I think Ubuntu would be improved if Canonical took a more democratic approach. Let’s start with an excerpt from Canonical’s mission statement: “To realize the potential of free software in the lives of individuals and organizations by: Delivering the world’s best free software platform.” Ubuntu wants to succeed on the desktop. All in all its actually real people(meaning non-developers) who use and want to use Ubuntu will be what makes it a success.
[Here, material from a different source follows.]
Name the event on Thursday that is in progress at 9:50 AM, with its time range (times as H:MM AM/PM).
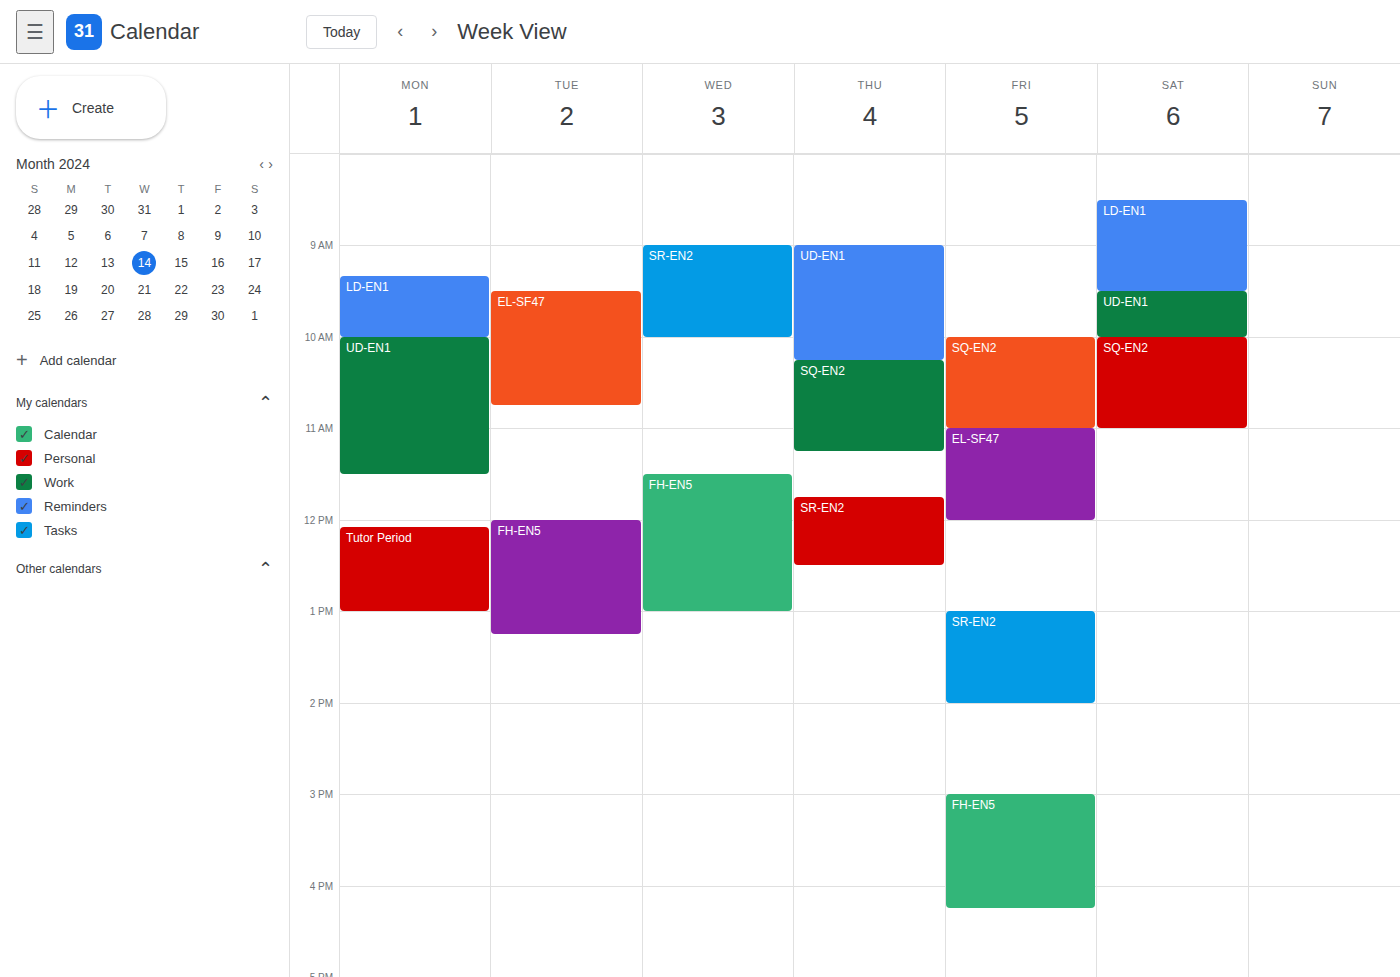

Every new version of Ubuntu has a few obvious changes. Some recent changes have been the removing of ctrl alt backspace as default, making the update manager automatically start, waiting 60 seconds on shutdown, computer janitor and others. I think that there should be an easy way to vote on these new changes. Having some kind of monthly or bi-monthly poll on Ubuntu’s website, would be a good way to prevent frustration as well as cruft build up. Just because developers think a certain feature is the greatest thing since sliced silicon, doesn’t mean it will be embraced by the community. (Keep in mind I am a FLOSS programmer.) Some of these changes annoy me and some of them are okay. The recent changes that make Ubuntu more like windows or mac should be removed right away. Like the pop up update your system message. Which was even more annoying than on windows because you have to manually close it every time. Luckily they have removed that, but replaced it with something just as bad. They just make the whole update manager pop up. Which is a bad idea for computer-illiterate users. Personally I think its even easier to ignore than the old way. Not many people are going to use buggy clones of proprietary software when they can just get pirated copies just as easy. To really succeed on the desktop Ubuntu must stand out as it’s own by being original, easy to use and stable. Which IMO makes gnome a very good choice. Launchpad is also a very Ubuntu has been pretty good at being original but some things are lacking. Completely hard crashing during a user switch is not a very good advertisement. (Which had to do with the buggy ATI graphics drivers. Which albeit is AMD’s fault. But the OS should catch it before freezing the whole computer.) I think Ubuntu would improve if they were more open and took users input more into account.

One Response to “Would a more open Ubuntu make desktop Linux a success?”
  1. eremite says:

    brainstorm.ubuntu.com looks a lot like what you are suggesting though I have no idea how well it actually works in practice.